[Opening Dataset records section]

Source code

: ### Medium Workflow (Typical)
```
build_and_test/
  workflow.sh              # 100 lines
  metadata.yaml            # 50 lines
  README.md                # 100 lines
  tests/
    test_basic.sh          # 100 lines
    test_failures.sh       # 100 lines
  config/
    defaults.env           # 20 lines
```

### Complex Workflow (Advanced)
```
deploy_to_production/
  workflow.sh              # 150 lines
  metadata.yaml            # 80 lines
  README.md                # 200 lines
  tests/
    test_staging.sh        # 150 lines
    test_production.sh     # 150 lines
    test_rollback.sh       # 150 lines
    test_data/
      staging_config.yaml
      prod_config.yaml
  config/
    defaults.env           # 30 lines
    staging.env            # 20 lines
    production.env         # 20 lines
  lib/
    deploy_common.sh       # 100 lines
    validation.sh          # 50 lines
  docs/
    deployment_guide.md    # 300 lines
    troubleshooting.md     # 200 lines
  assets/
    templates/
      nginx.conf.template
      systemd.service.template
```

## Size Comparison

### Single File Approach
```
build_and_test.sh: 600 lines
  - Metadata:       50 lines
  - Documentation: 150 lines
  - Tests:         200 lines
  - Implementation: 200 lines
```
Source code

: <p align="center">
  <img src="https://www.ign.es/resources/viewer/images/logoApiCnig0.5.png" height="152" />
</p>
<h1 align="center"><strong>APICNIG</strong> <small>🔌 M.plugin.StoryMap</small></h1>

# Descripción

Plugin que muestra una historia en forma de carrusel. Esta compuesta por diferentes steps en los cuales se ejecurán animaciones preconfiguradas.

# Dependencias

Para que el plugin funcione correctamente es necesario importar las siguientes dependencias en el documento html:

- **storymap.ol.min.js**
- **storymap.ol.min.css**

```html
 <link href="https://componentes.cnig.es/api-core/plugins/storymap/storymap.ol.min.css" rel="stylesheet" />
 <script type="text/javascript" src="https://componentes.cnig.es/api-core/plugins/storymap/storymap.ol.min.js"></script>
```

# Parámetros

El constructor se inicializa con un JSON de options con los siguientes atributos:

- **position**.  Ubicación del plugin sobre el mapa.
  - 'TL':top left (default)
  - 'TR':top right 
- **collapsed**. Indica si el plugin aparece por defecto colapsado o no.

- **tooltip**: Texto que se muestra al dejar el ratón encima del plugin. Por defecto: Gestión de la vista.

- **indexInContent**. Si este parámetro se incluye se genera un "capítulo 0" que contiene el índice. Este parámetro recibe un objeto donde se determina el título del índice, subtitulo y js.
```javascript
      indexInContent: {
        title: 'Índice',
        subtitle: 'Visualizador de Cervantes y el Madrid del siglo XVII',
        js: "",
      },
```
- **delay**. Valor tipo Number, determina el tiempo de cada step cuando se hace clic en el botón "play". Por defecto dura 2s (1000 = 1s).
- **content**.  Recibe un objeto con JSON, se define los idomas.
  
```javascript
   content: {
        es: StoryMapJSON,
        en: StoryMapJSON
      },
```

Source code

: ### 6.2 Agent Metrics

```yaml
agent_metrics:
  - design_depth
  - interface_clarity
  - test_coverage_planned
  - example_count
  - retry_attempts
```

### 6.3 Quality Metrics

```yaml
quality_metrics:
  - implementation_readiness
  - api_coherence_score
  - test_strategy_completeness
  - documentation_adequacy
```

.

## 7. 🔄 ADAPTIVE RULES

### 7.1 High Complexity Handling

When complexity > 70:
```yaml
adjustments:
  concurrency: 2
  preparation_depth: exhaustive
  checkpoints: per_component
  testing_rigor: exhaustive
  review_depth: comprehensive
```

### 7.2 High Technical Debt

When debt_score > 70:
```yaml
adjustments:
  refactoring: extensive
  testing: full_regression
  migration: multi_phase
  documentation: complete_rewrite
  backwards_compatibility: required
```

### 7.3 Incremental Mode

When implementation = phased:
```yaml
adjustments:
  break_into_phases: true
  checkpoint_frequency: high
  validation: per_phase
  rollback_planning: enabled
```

[Closing Dataset records section]

▶ **What you should do**
Restate, word for word, the final stretch of the entries above: the line containing "- **delay**. Valor" and every line after it, up to and including the last.

▶ **Answer space**
- **delay**. Valor tipo Number, determina el tiempo de cada step cuando se hace clic en el botón "play". Por defecto dura 2s (1000 = 1s).
- **content**.  Recibe un objeto con JSON, se define los idomas.
  
```javascript
   content: {
        es: StoryMapJSON,
        en: StoryMapJSON
      },
```

Source code

: ### 6.2 Agent Metrics

```yaml
agent_metrics:
  - design_depth
  - interface_clarity
  - test_coverage_planned
  - example_count
  - retry_attempts
```

### 6.3 Quality Metrics

```yaml
quality_metrics:
  - implementation_readiness
  - api_coherence_score
  - test_strategy_completeness
  - documentation_adequacy
```

.

## 7. 🔄 ADAPTIVE RULES

### 7.1 High Complexity Handling

When complexity > 70:
```yaml
adjustments:
  concurrency: 2
  preparation_depth: exhaustive
  checkpoints: per_component
  testing_rigor: exhaustive
  review_depth: comprehensive
```

### 7.2 High Technical Debt

When debt_score > 70:
```yaml
adjustments:
  refactoring: extensive
  testing: full_regression
  migration: multi_phase
  documentation: complete_rewrite
  backwards_compatibility: required
```

### 7.3 Incremental Mode

When implementation = phased:
```yaml
adjustments:
  break_into_phases: true
  checkpoint_frequency: high
  validation: per_phase
  rollback_planning: enabled
```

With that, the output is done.